Aduol has this interesting theory that human beings rarely listen to persuasion to change their positions. They never see the biblical light voluntarily unless they are threatened with fire! According to him, that was the reason the pioneer missionaries to Africa resorted to promising burning hell to non- believers in Christ after preaching heaven for decades without much response from heathens. The moment they heard of eternal hell for non-believers, they trooped to churches in droves!
For Kimunya to have resigned, someone must have put the heat under the feet of Amos Kimunya at Treasury Building to make him take to his heels. All the noises from parliament could not have moved brother Amos. They could not have pricked his conscience.
Amos Kimunya could not have resigned from government just because he was alleged to have stolen. He comes from a generation of Kenyans who have grown up to worship thieves that have over the decades plundered Kenya’s national resources.
He was definitely born about the same time Jomo Kenyatta was about to assume the leadership of this country and at the time Kenyatta died, Amos Kimunya had identified his role models. They were the President’s men who went to the government in rags and left in opulence. These were the men who ran banks and state corporations but either turned them into personal property or plundered them to the bones. They were the president’s men.
This is the generation that is now lauded to own old money. It is the generation that grabbed tracks and tracks of land in the Rift Valley under the guise of land buying companies. It is the generation that the Amos Kimunya group must play catch-up with at this moment in Kenya’s tumultuous political history.
Kimunya must have remembered when Kenyatta went to Bildad Kaggia’s constituency in 1966 and insulted the old man for being poor while his colleagues in government were getting wealthier by the day.
With this memory in mind, Amos Kimunya could not fathom being in the President’s inner circle and leave the scene a pauper! He must surely have been terrified of returning to Kipipiri a poor man. For how would he face his wife, children and constituents who expected him to grab something from the big government office? They would probably think he was an idiot to have come home empty-handed.

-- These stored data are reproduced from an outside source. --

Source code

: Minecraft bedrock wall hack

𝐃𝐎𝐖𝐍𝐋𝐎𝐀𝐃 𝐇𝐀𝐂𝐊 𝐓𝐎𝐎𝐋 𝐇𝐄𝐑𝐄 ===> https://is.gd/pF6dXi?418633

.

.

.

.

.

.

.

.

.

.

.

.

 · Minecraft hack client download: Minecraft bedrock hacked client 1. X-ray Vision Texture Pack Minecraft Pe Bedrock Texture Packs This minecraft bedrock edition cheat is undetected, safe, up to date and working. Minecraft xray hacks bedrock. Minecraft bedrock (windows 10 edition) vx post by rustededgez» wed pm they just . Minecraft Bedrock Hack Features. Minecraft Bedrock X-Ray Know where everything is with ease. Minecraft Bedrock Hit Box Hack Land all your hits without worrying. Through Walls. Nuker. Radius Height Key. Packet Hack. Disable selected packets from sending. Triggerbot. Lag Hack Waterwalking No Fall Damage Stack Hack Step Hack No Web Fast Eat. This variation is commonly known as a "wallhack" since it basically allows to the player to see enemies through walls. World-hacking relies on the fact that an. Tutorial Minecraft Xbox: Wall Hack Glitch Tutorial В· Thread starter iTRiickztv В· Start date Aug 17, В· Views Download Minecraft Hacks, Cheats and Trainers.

The reason Amos Kimunya could not have resigned earlier was due to the nature of our system. In Kenya, the President is more powerful than Parliament and the Judiciary combined. The president appoints the Chief Justice, the Army Chief of Staff, the Governor of the Central Bank, the Head of Intelligence, the Attorney General and the cabinet. This was the reason Amos Kimunya went to State House the day he was mauled in Parliament. He must have been told to stay put until the appointing authority decided his fate. That was the reason the cabinet meeting was postponed without any plausible excuse from State House.
Because of this enormous power vested in the President, Parliament could make all the noise it liked but if the President didn’t act, nothing would have come out of all votes of no confidence passed in that house. It is in Kenya where politicians crave and lobby to be appointed to public offices but once they are there, they convert those positions in to their personal fiefdoms. For how else can anyone claim not resign from office even on pain of death unless he enjoys unforeseen powers from a higher authority?
Now that the higher authority has put the heat on; brother Amos is gone!